"""

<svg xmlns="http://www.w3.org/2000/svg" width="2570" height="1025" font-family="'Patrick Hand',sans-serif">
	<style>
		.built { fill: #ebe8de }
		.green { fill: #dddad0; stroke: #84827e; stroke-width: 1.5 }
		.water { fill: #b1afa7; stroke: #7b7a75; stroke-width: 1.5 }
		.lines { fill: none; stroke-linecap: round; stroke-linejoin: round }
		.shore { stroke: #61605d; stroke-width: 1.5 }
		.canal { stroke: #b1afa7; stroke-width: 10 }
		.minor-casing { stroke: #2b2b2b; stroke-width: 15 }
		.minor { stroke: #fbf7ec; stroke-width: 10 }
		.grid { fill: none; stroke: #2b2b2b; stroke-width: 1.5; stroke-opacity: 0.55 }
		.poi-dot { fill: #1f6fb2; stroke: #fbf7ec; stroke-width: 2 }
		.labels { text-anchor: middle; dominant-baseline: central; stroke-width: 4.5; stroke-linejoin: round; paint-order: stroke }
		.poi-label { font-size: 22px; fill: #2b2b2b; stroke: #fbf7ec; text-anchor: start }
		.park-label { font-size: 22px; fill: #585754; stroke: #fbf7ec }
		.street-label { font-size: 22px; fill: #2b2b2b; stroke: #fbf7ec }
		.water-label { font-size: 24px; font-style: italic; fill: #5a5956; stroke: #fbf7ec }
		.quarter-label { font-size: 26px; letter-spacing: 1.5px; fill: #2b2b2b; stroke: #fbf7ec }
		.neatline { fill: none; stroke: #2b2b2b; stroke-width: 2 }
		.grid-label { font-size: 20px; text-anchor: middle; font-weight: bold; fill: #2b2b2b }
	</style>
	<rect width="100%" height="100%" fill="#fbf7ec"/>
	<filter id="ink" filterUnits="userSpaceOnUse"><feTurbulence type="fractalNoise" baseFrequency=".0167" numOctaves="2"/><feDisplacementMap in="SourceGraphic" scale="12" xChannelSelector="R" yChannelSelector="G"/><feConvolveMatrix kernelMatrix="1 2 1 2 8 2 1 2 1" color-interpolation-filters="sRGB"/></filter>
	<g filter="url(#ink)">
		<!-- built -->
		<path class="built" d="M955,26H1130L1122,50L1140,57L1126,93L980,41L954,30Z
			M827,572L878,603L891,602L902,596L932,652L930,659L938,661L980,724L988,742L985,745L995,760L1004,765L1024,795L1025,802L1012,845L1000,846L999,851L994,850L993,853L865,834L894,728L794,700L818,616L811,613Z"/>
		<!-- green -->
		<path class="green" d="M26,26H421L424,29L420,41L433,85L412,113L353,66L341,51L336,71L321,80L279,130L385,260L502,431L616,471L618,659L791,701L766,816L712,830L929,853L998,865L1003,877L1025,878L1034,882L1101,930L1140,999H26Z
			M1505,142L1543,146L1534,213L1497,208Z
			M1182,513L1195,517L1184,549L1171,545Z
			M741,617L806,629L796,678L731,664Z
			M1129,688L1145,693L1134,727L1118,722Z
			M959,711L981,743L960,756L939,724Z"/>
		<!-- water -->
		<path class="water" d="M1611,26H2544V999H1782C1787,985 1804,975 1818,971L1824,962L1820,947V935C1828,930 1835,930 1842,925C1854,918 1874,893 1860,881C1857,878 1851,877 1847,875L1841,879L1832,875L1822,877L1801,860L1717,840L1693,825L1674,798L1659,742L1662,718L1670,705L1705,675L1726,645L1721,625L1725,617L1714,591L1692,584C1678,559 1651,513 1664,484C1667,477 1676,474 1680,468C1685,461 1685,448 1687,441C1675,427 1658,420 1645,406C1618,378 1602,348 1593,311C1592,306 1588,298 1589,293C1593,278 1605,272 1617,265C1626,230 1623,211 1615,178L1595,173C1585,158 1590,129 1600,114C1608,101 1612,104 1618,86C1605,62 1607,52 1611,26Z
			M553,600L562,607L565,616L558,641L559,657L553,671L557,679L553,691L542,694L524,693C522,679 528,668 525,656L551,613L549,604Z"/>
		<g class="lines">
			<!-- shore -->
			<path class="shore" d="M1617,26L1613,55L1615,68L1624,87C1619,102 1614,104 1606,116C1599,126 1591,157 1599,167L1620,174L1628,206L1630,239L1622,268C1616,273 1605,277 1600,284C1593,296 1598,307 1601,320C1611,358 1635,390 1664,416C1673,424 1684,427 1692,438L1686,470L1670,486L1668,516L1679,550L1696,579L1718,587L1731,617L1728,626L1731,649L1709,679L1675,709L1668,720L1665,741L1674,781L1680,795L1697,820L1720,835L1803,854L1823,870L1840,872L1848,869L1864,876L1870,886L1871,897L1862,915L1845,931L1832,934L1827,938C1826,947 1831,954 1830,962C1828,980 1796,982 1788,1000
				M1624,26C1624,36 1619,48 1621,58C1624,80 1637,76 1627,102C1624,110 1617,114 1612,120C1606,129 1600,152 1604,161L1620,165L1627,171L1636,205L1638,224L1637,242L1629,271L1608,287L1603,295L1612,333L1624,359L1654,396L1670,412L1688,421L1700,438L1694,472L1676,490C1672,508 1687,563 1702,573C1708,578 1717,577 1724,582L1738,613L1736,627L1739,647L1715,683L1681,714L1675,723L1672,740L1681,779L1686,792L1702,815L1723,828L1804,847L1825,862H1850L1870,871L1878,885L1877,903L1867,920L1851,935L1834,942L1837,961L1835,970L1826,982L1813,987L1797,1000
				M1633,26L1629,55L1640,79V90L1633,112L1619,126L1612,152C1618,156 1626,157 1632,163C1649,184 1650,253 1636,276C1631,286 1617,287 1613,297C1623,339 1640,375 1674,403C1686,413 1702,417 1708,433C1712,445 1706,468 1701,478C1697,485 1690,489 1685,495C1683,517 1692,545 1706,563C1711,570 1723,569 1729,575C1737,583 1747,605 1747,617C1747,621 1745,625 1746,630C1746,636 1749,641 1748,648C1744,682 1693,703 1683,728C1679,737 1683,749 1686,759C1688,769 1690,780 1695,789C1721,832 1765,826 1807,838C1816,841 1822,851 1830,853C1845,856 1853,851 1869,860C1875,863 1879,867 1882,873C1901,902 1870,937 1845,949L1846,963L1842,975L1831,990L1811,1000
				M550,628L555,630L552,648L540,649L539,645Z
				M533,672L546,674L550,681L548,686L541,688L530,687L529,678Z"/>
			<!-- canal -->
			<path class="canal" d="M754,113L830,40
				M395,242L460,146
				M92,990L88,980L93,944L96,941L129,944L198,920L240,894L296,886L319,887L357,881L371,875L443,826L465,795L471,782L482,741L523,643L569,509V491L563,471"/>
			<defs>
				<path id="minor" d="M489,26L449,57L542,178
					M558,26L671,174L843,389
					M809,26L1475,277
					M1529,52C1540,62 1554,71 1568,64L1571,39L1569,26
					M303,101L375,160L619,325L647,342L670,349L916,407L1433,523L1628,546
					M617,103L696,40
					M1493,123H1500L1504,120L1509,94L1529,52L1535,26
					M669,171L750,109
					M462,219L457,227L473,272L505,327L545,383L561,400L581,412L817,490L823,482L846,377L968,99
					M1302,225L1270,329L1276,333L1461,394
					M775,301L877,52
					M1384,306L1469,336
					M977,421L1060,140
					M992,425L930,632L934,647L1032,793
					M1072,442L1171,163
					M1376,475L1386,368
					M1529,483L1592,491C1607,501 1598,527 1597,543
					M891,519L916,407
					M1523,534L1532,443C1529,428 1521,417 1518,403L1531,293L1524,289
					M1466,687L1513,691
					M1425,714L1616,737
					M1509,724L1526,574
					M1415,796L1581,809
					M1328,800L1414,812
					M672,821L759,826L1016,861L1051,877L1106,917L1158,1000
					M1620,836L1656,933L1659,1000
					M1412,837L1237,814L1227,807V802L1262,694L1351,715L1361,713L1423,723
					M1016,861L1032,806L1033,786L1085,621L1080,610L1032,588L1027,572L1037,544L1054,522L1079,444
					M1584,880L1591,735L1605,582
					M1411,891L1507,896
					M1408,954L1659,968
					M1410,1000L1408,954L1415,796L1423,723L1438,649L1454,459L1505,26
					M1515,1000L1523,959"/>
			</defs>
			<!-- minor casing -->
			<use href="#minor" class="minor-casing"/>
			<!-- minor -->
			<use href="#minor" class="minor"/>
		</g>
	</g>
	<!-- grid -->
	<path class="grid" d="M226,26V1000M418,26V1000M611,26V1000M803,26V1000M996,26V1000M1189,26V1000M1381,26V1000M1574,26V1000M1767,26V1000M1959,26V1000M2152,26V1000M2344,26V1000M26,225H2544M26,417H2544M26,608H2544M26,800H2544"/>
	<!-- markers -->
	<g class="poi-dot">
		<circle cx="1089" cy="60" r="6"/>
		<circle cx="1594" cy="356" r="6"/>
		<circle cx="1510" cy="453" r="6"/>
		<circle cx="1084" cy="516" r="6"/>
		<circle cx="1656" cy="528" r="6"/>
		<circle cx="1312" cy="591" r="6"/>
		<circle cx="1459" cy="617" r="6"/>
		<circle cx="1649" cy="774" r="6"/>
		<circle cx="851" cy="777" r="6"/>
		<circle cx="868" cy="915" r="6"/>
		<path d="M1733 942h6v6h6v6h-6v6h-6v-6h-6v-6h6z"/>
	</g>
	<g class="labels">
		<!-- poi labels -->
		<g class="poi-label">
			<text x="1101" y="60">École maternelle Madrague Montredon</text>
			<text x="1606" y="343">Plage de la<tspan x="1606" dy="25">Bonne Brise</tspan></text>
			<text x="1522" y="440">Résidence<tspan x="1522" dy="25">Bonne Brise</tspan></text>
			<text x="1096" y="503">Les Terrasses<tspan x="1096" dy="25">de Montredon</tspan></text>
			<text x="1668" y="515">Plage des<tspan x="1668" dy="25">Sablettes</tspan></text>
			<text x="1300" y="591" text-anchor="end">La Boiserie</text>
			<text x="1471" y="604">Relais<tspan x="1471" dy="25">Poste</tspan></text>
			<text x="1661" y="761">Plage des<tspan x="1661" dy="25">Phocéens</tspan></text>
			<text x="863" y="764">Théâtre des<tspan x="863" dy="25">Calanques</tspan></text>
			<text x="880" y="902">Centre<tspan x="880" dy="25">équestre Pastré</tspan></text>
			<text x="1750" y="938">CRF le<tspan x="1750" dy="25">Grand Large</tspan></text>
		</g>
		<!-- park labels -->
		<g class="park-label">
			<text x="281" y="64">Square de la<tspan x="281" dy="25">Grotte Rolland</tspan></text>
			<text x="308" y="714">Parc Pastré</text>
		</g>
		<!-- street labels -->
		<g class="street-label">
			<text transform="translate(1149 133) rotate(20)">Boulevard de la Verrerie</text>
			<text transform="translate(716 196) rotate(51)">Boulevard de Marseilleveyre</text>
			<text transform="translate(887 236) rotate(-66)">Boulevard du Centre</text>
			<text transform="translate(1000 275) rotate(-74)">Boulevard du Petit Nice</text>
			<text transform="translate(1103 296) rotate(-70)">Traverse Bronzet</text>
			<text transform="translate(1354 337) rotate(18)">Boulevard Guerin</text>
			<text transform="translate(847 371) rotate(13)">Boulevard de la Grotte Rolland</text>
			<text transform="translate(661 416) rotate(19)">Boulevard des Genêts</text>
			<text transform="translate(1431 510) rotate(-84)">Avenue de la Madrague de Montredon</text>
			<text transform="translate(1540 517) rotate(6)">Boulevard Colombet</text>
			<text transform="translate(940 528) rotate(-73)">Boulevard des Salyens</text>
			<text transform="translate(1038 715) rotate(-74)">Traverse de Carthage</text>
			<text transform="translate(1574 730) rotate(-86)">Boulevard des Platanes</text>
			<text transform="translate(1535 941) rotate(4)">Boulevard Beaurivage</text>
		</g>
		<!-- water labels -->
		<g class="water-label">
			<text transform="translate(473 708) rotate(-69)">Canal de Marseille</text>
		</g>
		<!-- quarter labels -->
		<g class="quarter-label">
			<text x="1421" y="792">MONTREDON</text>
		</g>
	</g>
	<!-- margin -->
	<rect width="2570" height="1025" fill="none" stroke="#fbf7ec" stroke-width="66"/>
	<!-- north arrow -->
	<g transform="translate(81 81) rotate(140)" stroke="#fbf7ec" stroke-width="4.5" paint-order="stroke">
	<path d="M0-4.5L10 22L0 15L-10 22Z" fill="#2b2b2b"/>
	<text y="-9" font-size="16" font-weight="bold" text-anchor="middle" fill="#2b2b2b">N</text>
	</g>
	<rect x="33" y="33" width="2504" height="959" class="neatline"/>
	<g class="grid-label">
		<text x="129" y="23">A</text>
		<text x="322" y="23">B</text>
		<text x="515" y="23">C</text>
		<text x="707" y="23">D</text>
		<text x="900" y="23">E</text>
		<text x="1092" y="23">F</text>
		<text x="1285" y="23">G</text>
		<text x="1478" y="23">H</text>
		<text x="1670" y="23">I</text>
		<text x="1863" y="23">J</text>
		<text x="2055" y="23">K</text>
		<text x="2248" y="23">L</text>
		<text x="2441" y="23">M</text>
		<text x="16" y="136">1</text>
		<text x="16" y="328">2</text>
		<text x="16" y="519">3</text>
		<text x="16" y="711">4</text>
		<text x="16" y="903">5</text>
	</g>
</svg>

"""

TASK INSTRUCTIONS:
Go through the entries and copy every line with "lines".

WRITTEN SOLUTION:
		.lines { fill: none; stroke-linecap: round; stroke-linejoin: round }
		<g class="lines">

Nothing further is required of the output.